Background: Comprehensive pathogen genomic surveillance represents a powerful tool to complement and advance precision vaccinology. The emergence of the Alpha variant in December 2020 and the resulting efforts to track the spread of this and other SARS-CoV-2 variants of concern led to an expansion of genomic sequencing activities in Germany.
Methods: At Robert Koch Institute (RKI), the German National Institute of Public Health, we established the "Integrated Molecular Surveillance for SARS-CoV-2" (IMS-SC2) network to perform SARS-CoV-2 genomic surveillance at the national scale, SARS-CoV-2 positive samples from laboratories distributed across Germany regularly undergo whole-genome sequencing at RKI.

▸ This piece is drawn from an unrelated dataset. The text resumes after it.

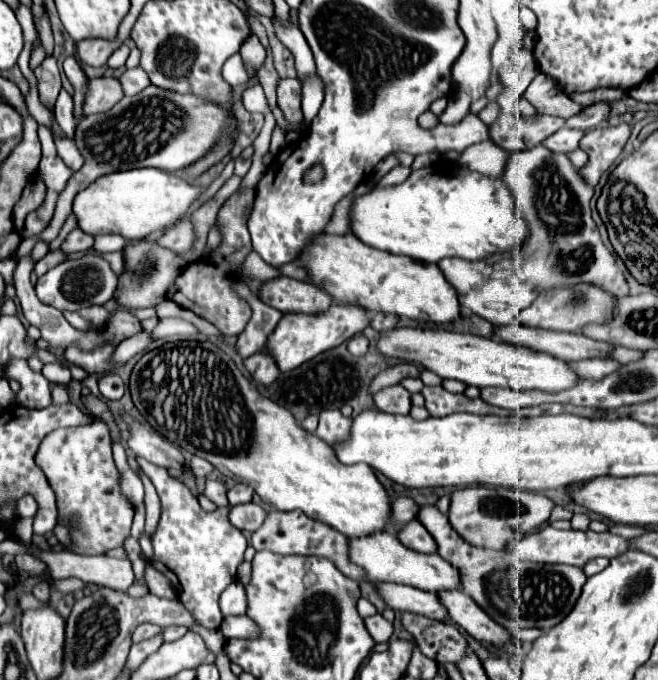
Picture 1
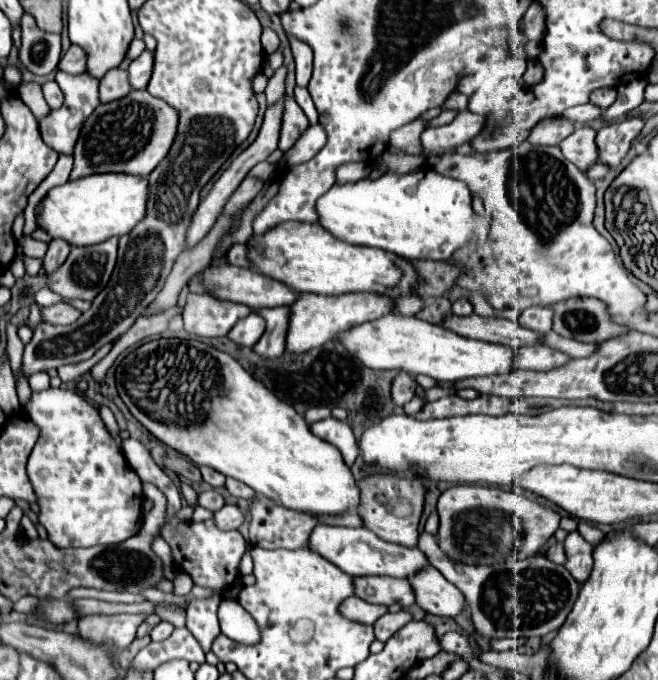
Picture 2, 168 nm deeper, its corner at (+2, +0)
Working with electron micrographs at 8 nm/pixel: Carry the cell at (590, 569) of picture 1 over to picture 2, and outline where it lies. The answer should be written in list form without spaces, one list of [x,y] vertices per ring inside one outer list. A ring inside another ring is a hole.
[[[574,530],[574,532],[570,532],[566,536],[564,546],[566,546],[566,556],[568,556],[568,562],[564,566],[582,584],[590,576],[590,572],[592,572],[592,564],[594,564],[592,552],[594,552],[594,546],[586,544],[578,530]]]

Results: We report analyses of 3,623 SARS-CoV-2 genomes collected between December 2020 and December 2021, of which 3,282 were randomly sampled. All variants of concern were identified in the sequenced sample set, at ratios equivalent to those in the 100-fold larger German GISAID sequence dataset from the same time period. Phylogenetic analysis confirmed variant assignments. Multiple mutations of concern emerged during the observation period. To model vaccine effectiveness in vitro, we employed authentic-virus neutralization assays, confirming that both the Beta and Zeta variants are capable of immune evasion. The IMS-SC2 sequence dataset facilitated an estimate of the SARS-CoV-2 incidence based on genetic evolution rates. Together with modelled vaccine efficacies, Delta-specific incidence estimation indicated that the German vaccination campaign contributed substantially to a deceleration of the nascent German Delta wave.
Conclusions: SARS-CoV-2 molecular and genomic surveillance may inform public health policies including vaccination strategies and enable a proactive approach to controlling COVID-19 spread as the virus evolves.